FairMalaysian: COP26 is not a forum to showcase or score political points on Bahasa Malaysia. It is where a minister representing the country explains the initiatives the country has been or would be taking to mitigate climate change.
It cannot be wrong to speak in our national language, as many others do in their own native language, but the crucial factor is in getting the message out. Pray tell, where does the translated text given to the delegates fit in?
If indeed the minister wants to flash our national credentials, he also ought to have showcased batik wear instead of the white man's suit and necktie.
Mazilamani: I for one am not against Environment and Water Minister Tuan Ibrahim Tuan Man presenting his speech on behalf of Malaysia at COP26 Summit in Bahasa Malaysia, but why did he not go fully prepared with a translator?
Not many would have paid any heed to what he spoke, however good or well-written his speech may be, if they don't share the same language.
It would be no better than delivering a speech to a group of blind and deaf delegates, he might as well have sent someone who could have read the translated speech in English instead.
From an economical point of view, this was also a wasted and unproductive trip. The government must take responsibility for this embarrassing error or misjudgement.
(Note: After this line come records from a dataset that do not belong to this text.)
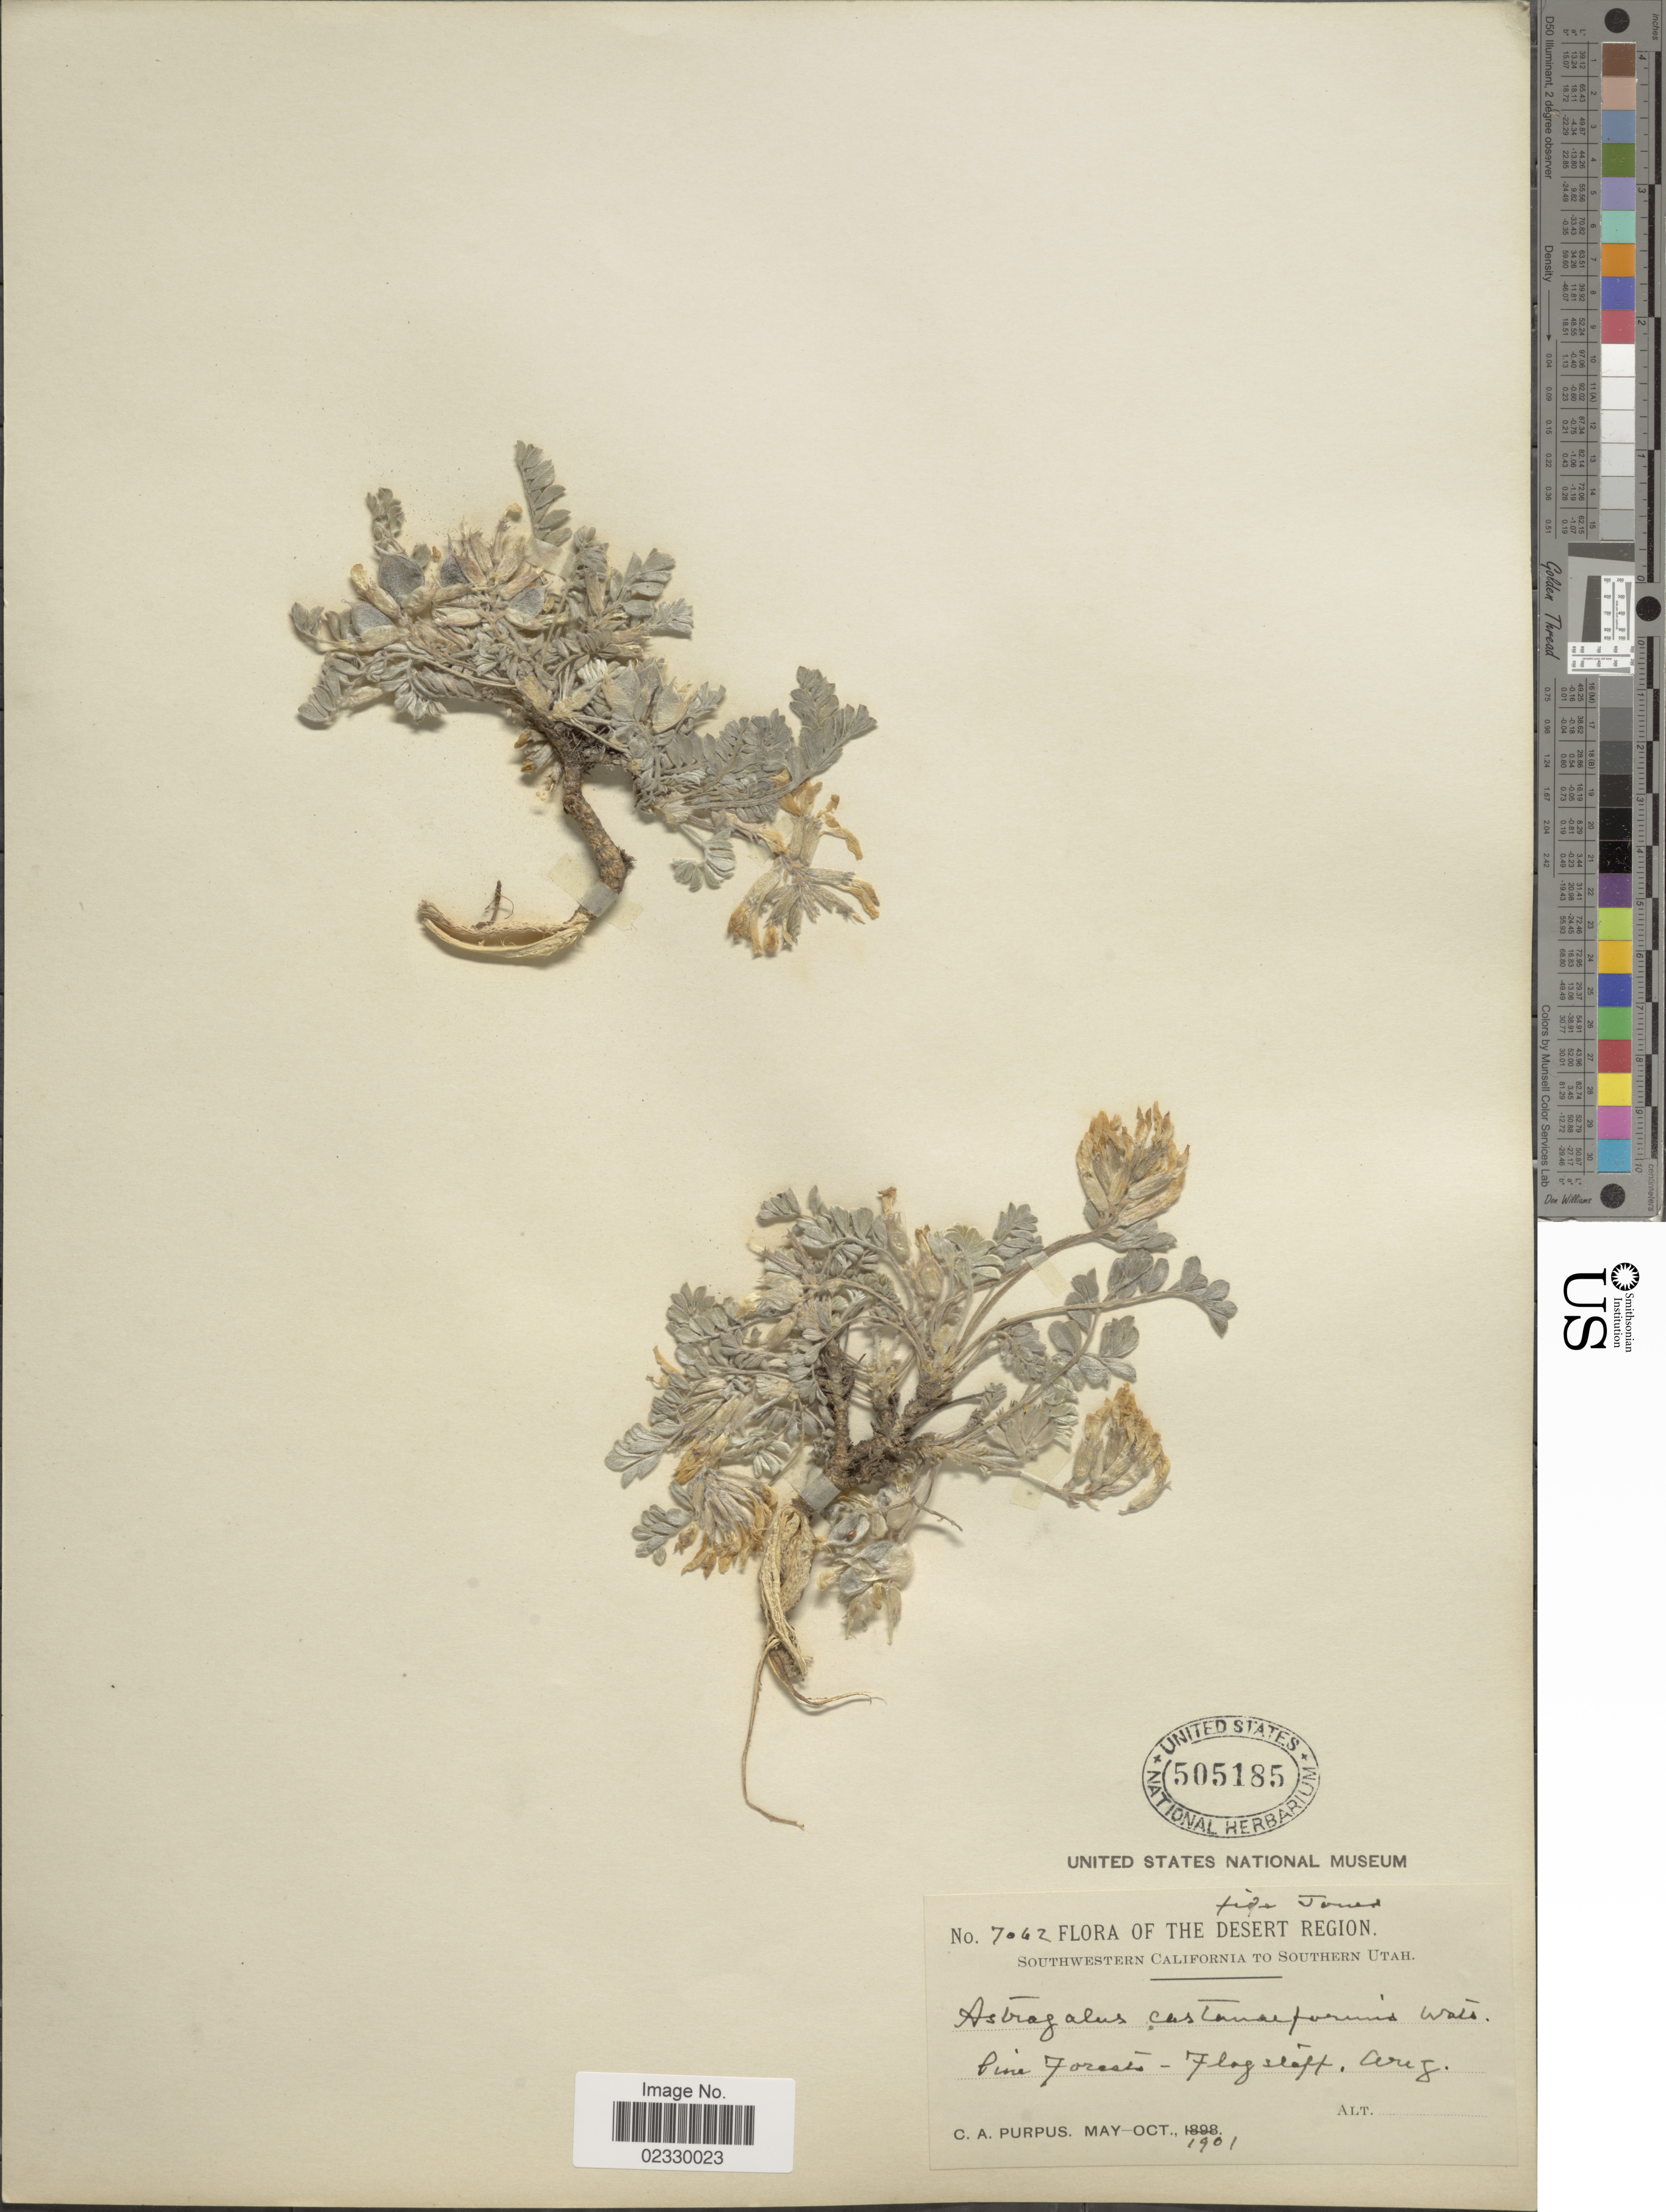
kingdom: Plantae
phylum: Tracheophyta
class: Magnoliopsida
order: Fabales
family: Fabaceae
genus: Astragalus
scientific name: Astragalus castanaeformis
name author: S. Watson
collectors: C. A. Purpus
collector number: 7062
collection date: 1901-05/1901-10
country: United States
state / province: Arizona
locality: The Desert Region. Southwestern California to southern Utah. Pine Forests- Flagstaff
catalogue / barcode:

As much as we see Bahasa Malaysia as a uniting language for Malaysians, the same criterion cannot be forced on delegates from other countries.
Siva1967: Yes, it does not matter in what language a particular speech is delivered.
The onus is on the speaker to prepare an official translated version to be distributed for the purpose of comprehension for the audience who may not be conversant in the language of the speaker.
Bad Feng Shui: Indeed, the issue here is not that Bahasa was spoken, but that no live translation was given. Malaysia missed out on a chance to be heard.
Just search online for “COP26 Malaysia” and “COP26 Indonesia” to see the difference. Our neighbour’s views were reported by all the major international news agencies, while there was nothing on Malaysia.
GrayDove8171: Tuan Ibrahim, you were supposed to address the global platform, not please your supporters back home. What's the point of “positive response from Malaysians” when your message to the international community is lost in translation?
There is a time and place to promote the national language. A summit where the main focus is on climate change and environment is not it.
If anything, it just means that your trip to attend the COP26 was a total waste of time and rakyat's money. As a Malaysian who speaks fluent Malay, I’m not proud of your stint at COP26.
Amon_Ra: I am not convinced one must be proficient in English. However, if I am a delegate, and the speaker drones on in a language I am unfamiliar with, and no translation is provided, I will either snooze or perhaps grab a quick Timah.